Source passage.
┌──
It can be no clearer than that: that is, the opposition at the time raised a concern about the new provision in 1990, raised the specific issue; the minister or the treasurer, clearly based on crown advice and Treasury advice at the time said, 'No, no amendment is required because what you're concerned about has never been able to happen and will not happen in the future.'
The member for MacKillop, in his contribution, raised an issue where indeed a constituent of his had recently bought a number of adjoining farming properties; his conveyancer had sought a ruling from the commissioner of stamps as to the amount of duty payable and the commissioner said, 'We will aggregate this land as per section 67 notwithstanding that the properties involved were from individual vendors.' He went on to explain subsequently that there had been a document, dated February 2008, relating to interpretations of section 67 and where the stamp duties commissioner or RevenueSA had indicated it was now going to interpret this particular section 67 in a way completely contrary to the assurances that had been given by treasurer Blevins and the government in 1990.
That is the history of this and I think, not unreasonably, the member for MacKillop has raised these issues with the government. The Treasurer's response is as follows:
This advice that was provided incorrectly to the parliament at the time, not intentionally—unintentionally—but the outcome is the examples you have shown to the parliament.
└──
Material.
┌──
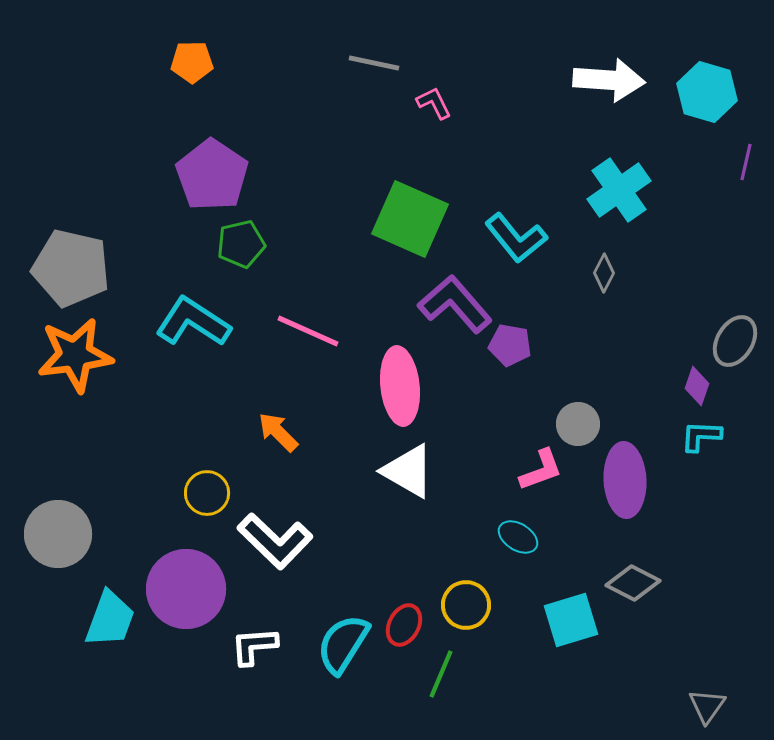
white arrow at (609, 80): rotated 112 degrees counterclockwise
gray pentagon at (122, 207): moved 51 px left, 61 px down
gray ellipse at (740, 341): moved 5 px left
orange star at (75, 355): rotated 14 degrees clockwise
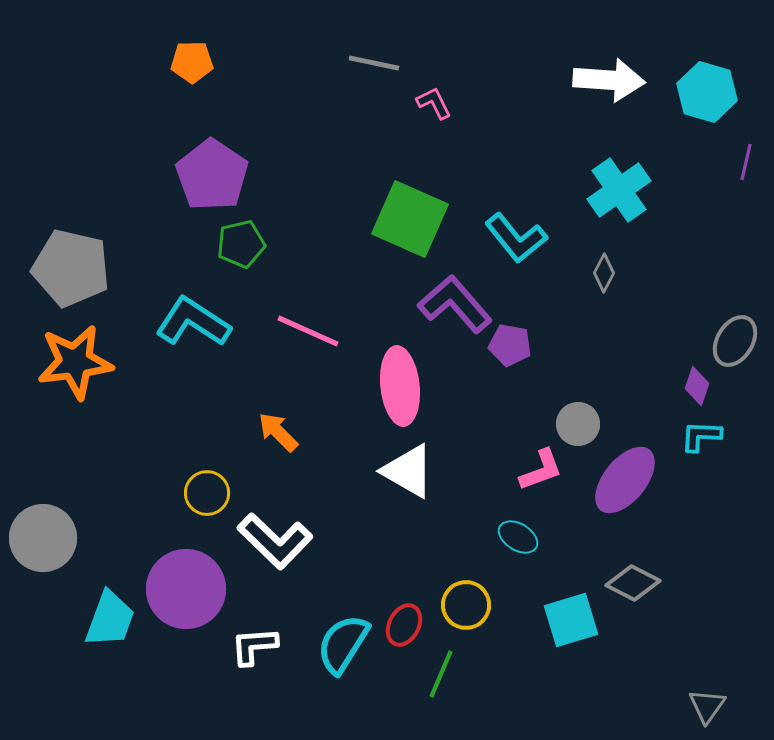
└──
Challenges.
[A] Reproduce the parliamentary passage on stamp duty from "That is the" to "to the parliament.".
[B] Answer these questions from the parliamentary passage on stamp duty:
(i) In what year did the opposition raise its concern about the new provision?
(ii) What is the date of the document relating to interpretations of section 67?
(iii) Which member raised the case of a constituent who had bought a number of adjoining farming properties?
The material is not needed for anything asked here.

Answers by task.
[A]
That is the history of this and I think, not unreasonably, the member for MacKillop has raised these issues with the government. The Treasurer's response is as follows:
This advice that was provided incorrectly to the parliament at the time, not intentionally—unintentionally—but the outcome is the examples you have shown to the parliament.

[B]
(i) 1990
(ii) February 2008
(iii) The member for MacKillop